■ **Study material**
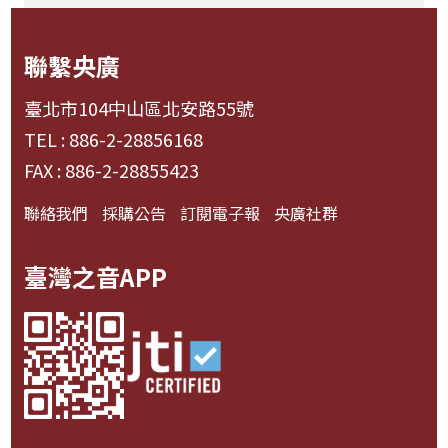
聯繫央廣
臺北市104中山區北安路55號
TEL : 886-2-28856168
FAX : 886-2-28855423
聯絡我們
採購公告
訂閱電子報
央廣社群
臺灣之音APP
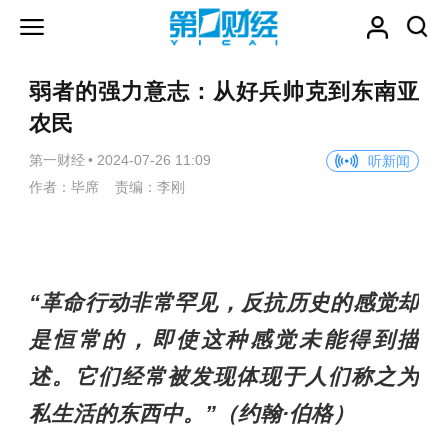
弱者的强力意志：从好兵帅克到东南亚
农民
第一财经
•
2024-07-26 11:09
听新闻
作者：毕席 责编：李刚
“革命行动非常罕见，反抗历史的感觉却
是恒常的，即使这种感觉未能得到描
述。它们经常被发现体现于人们称之为
私生活的东西中。”（约翰·伯格）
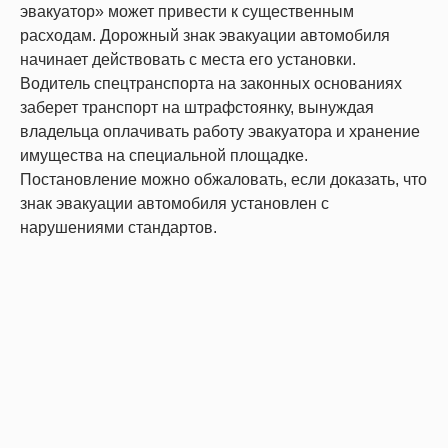
эвакуатор» может привести к существенным
расходам. Дорожный знак эвакуации автомобиля
начинает действовать с места его установки.
Водитель спецтранспорта на законных основаниях
заберет транспорт на штрафстоянку, вынуждая
владельца оплачивать работу эвакуатора и хранение
имущества на специальной площадке.
Постановление можно обжаловать, если доказать, что
знак эвакуации автомобиля установлен с
нарушениями стандартов.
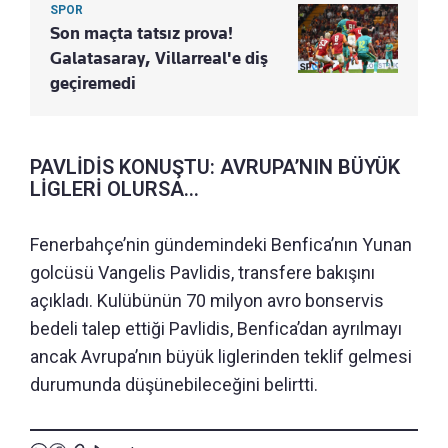
SPOR
Son maçta tatsız prova!
Galatasaray, Villarreal'e diş
geçiremedi
PAVLİDİS KONUŞTU: AVRUPA’NIN BÜYÜK
LİGLERİ OLURSA...
Fenerbahçe’nin gündemindeki Benfica’nın Yunan
golcüsü Vangelis Pavlidis, transfere bakışını
açıkladı. Kulübünün 70 milyon avro bonservis
bedeli talep ettiği Pavlidis, Benfica’dan ayrılmayı
ancak Avrupa’nın büyük liglerinden teklif gelmesi
durumunda düşünebileceğini belirtti.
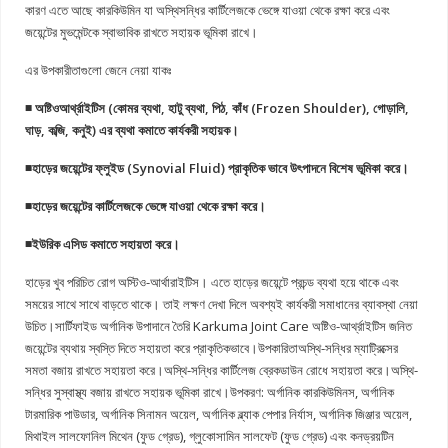
কারণ এতে আছে কারকিউমিন যা অস্থিসন্ধির কার্টিলেজকে ভেঙ্গে যাওয়া থেকে রক্ষা করে এবং
জয়েন্টের মুভমেন্টকে স্বাভাবিক রাখতে সহায়ক ভূমিকা রাখে।
এর উপকারীতাগুলো জেনে নেয়া যাকঃ
◾ অষ্টিওআর্থ্রাইটিস (কোমর ব্যথা, হাটু ব্যথা, পিঠ, কাঁধ (Frozen Shoulder), গোড়ালি,
ঘাড়, কব্জি, কনুই) এর ব্যথা কমাতে কার্যকরী সহায়ক।
◾হাড়ের জয়েন্টের ফ্লুইড (Synovial Fluid) প্রাকৃতিক ভাবে উৎপাদনে বিশেষ ভূমিকা করে।
◾হাড়ের জয়েন্টের কার্টিলেজকে ভেঙ্গে যাওয়া থেকে রক্ষা করে।
◾ইউরিক এসিড কমাতে সহায়তা করে।
হাড়ের খুব পরিচিত রোগ অস্টিও-আর্থারাইটিস। এতে হাড়ের জয়েন্টে প্রচন্ড ব্যথা হয়ে থাকে এবং
সময়ের সাথে সাথে বাড়তে থাকে। তাই লক্ষণ দেখা দিলে অবশ্যই কার্যকরী সমাধানের ব্যাবস্থা নেয়া
উচিত।সার্টিফাইড অর্গানিক উপাদানে তৈরি Karkuma Joint Care অষ্টিও-আর্থ্রাইটিস জনিত
জয়েন্টের ব্যথায় স্বস্তি দিতে সহায়তা করে প্রাকৃতিকভাবে।উপকারিতাঅস্থি-সন্ধির ম্যাট্রিক্সের
সমতা বজায় রাখতে সহায়তা করে।অস্থি-সন্ধির কার্টিলেজ ব্রেকডাউন রোধে সহায়তা করে।অস্থি-
সন্ধির সুস্বাস্থ্য বজায় রাখতে সহায়ক ভূমিকা রাখে।উপকরণ: অর্গানিক কারকিউমিনস, অর্গানিক
টারমারিক পাউডার, অর্গানিক সিনামন অয়েল, অর্গানিক ব্ল্যাক পেপার নির্যাস, অর্গানিক জিঞ্জার অয়েল,
মিথাইল সালফোনিল মিথেন (ফুড গ্রেড), গ্লুকোসামিন সালফেট (ফুড গ্রেড) এবং কনড্রয়টিন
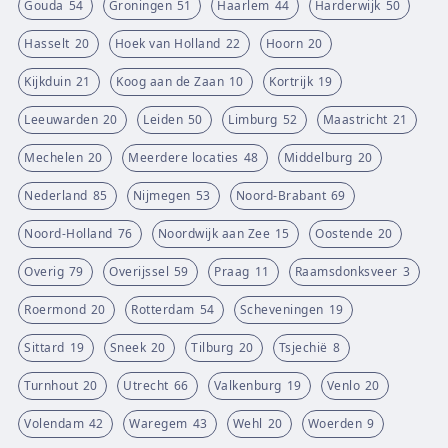
Gouda
54
Groningen
51
Haarlem
44
Harderwijk
50
Hasselt
20
Hoek van Holland
22
Hoorn
20
Kijkduin
21
Koog aan de Zaan
10
Kortrijk
19
Leeuwarden
20
Leiden
50
Limburg
52
Maastricht
21
Mechelen
20
Meerdere locaties
48
Middelburg
20
Nederland
85
Nijmegen
53
Noord-Brabant
69
Noord-Holland
76
Noordwijk aan Zee
15
Oostende
20
Overig
79
Overijssel
59
Praag
11
Raamsdonksveer
3
Roermond
20
Rotterdam
54
Scheveningen
19
Sittard
19
Sneek
20
Tilburg
20
Tsjechië
8
Turnhout
20
Utrecht
66
Valkenburg
19
Venlo
20
Volendam
42
Waregem
43
Wehl
20
Woerden
9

■ **What you have to do**
Copy the text read from every one of the rows above, keeping each line as it appears, and leave the pictures out of your answer.

■ **Your response**
聯繫央廣
臺北市104中山區北安路55號
TEL : 886-2-28856168
FAX : 886-2-28855423
聯絡我們
採購公告
訂閱電子報
央廣社群
臺灣之音APP
弱者的强力意志：从好兵帅克到东南亚
农民
第一财经
•
2024-07-26 11:09
听新闻
作者：毕席 责编：李刚
“革命行动非常罕见，反抗历史的感觉却
是恒常的，即使这种感觉未能得到描
述。它们经常被发现体现于人们称之为
私生活的东西中。”（约翰·伯格）
эвакуатор» может привести к существенным
расходам. Дорожный знак эвакуации автомобиля
начинает действовать с места его установки.
Водитель спецтранспорта на законных основаниях
заберет транспорт на штрафстоянку, вынуждая
владельца оплачивать работу эвакуатора и хранение
имущества на специальной площадке.
Постановление можно обжаловать, если доказать, что
знак эвакуации автомобиля установлен с
нарушениями стандартов.
SPOR
Son maçta tatsız prova!
Galatasaray, Villarreal'e diş
geçiremedi
PAVLİDİS KONUŞTU: AVRUPA’NIN BÜYÜK
LİGLERİ OLURSA...
Fenerbahçe’nin gündemindeki Benfica’nın Yunan
golcüsü Vangelis Pavlidis, transfere bakışını
açıkladı. Kulübünün 70 milyon avro bonservis
bedeli talep ettiği Pavlidis, Benfica’dan ayrılmayı
ancak Avrupa’nın büyük liglerinden teklif gelmesi
durumunda düşünebileceğini belirtti.
কারণ এতে আছে কারকিউমিন যা অস্থিসন্ধির কার্টিলেজকে ভেঙ্গে যাওয়া থেকে রক্ষা করে এবং
জয়েন্টের মুভমেন্টকে স্বাভাবিক রাখতে সহায়ক ভূমিকা রাখে।
এর উপকারীতাগুলো জেনে নেয়া যাকঃ
◾ অষ্টিওআর্থ্রাইটিস (কোমর ব্যথা, হাটু ব্যথা, পিঠ, কাঁধ (Frozen Shoulder), গোড়ালি,
ঘাড়, কব্জি, কনুই) এর ব্যথা কমাতে কার্যকরী সহায়ক।
◾হাড়ের জয়েন্টের ফ্লুইড (Synovial Fluid) প্রাকৃতিক ভাবে উৎপাদনে বিশেষ ভূমিকা করে।
◾হাড়ের জয়েন্টের কার্টিলেজকে ভেঙ্গে যাওয়া থেকে রক্ষা করে।
◾ইউরিক এসিড কমাতে সহায়তা করে।
হাড়ের খুব পরিচিত রোগ অস্টিও-আর্থারাইটিস। এতে হাড়ের জয়েন্টে প্রচন্ড ব্যথা হয়ে থাকে এবং
সময়ের সাথে সাথে বাড়তে থাকে। তাই লক্ষণ দেখা দিলে অবশ্যই কার্যকরী সমাধানের ব্যাবস্থা নেয়া
উচিত।সার্টিফাইড অর্গানিক উপাদানে তৈরি Karkuma Joint Care অষ্টিও-আর্থ্রাইটিস জনিত
জয়েন্টের ব্যথায় স্বস্তি দিতে সহায়তা করে প্রাকৃতিকভাবে।উপকারিতাঅস্থি-সন্ধির ম্যাট্রিক্সের
সমতা বজায় রাখতে সহায়তা করে।অস্থি-সন্ধির কার্টিলেজ ব্রেকডাউন রোধে সহায়তা করে।অস্থি-
সন্ধির সুস্বাস্থ্য বজায় রাখতে সহায়ক ভূমিকা রাখে।উপকরণ: অর্গানিক কারকিউমিনস, অর্গানিক
টারমারিক পাউডার, অর্গানিক সিনামন অয়েল, অর্গানিক ব্ল্যাক পেপার নির্যাস, অর্গানিক জিঞ্জার অয়েল,
মিথাইল সালফোনিল মিথেন (ফুড গ্রেড), গ্লুকোসামিন সালফেট (ফুড গ্রেড) এবং কনড্রয়টিন
Gouda
54
Groningen
51
Haarlem
44
Harderwijk
50
Hasselt
20
Hoek van Holland
22
Hoorn
20
Kijkduin
21
Koog aan de Zaan
10
Kortrijk
19
Leeuwarden
20
Leiden
50
Limburg
52
Maastricht
21
Mechelen
20
Meerdere locaties
48
Middelburg
20
Nederland
85
Nijmegen
53
Noord-Brabant
69
Noord-Holland
76
Noordwijk aan Zee
15
Oostende
20
Overig
79
Overijssel
59
Praag
11
Raamsdonksveer
3
Roermond
20
Rotterdam
54
Scheveningen
19
Sittard
19
Sneek
20
Tilburg
20
Tsjechië
8
Turnhout
20
Utrecht
66
Valkenburg
19
Venlo
20
Volendam
42
Waregem
43
Wehl
20
Woerden
9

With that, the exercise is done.